The exposure and the trigger

As of August 2023, HashiCorp moved Terraform and related tools to the Business Source License 1.1, which restricts competitive production use and converts to an open license after a delay, commonly four years. Some time later a vendor outreach reached the insurer and raised the prospect of a commercial license to cover its broad Terraform footprint. An internal estimate, built from list pricing applied to the full deployment, put the annual exposure at about USD 1.4M. The number landed at the board, and the pressure was to sign quickly to remove the uncertainty.

Approach

We were engaged from the buyer side to map the real position before any commitment. The work began with an open source license risk assessment that resolved every copy of Terraform across the estate and recorded the version and license state of each. We then ran a focused relicensing exposure review to size what the Business Source License actually meant for this insurer, given how it used the tool.

Two facts changed the picture. First, most of the footprint ran versions released before the license change, which remained under the prior open license and were never in scope for the new terms. Second, the insurer used Terraform to manage its own internal infrastructure, not to offer a competing product, so the competitive use restriction at the heart of the Business Source License did not bite on the bulk of its estate. The assumed exposure rested on a list price applied to a footprint that was largely not subject to the new license at all.

Outcome

The dependency map and the dated license verdicts reframed the conversation. With evidence that most use sat under the prior open license and was not competitive, the insurer did not sign the broad commercial agreement. The roughly USD 1.4M annual surprise was removed from the board's view, replaced by a measured plan: hold steady on the pre change versions where appropriate, adopt the OpenTofu community fork over time for components that needed newer features, and reserve a narrow commercial license only for the small set of cases that genuinely warranted it. The insurer kept its leverage and avoided both a rushed payment and a rushed migration.

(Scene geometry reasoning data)
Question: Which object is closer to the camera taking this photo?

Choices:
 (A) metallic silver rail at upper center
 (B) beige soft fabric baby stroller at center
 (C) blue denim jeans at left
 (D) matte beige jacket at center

## Tasks and exercises
(A) Answer these from the Terraform licensing text, one line each:
(i) As of when did HashiCorp move Terraform and related tools to the Business Source License 1.1?
(ii) What annual exposure did the internal estimate put on the insurer?
(iii) What community fork does the plan adopt over time?
(B) List every step of the measured plan that the Terraform licensing text describes.

## Results for the exercise
(A)
(i) As of August 2023.
(ii) About USD 1.4M.
(iii) The OpenTofu community fork.

(B)
- Hold steady on the pre change versions where appropriate.
- Adopt the OpenTofu community fork over time for components that needed newer features.
- Reserve a narrow commercial license only for the small set of cases that genuinely warranted it.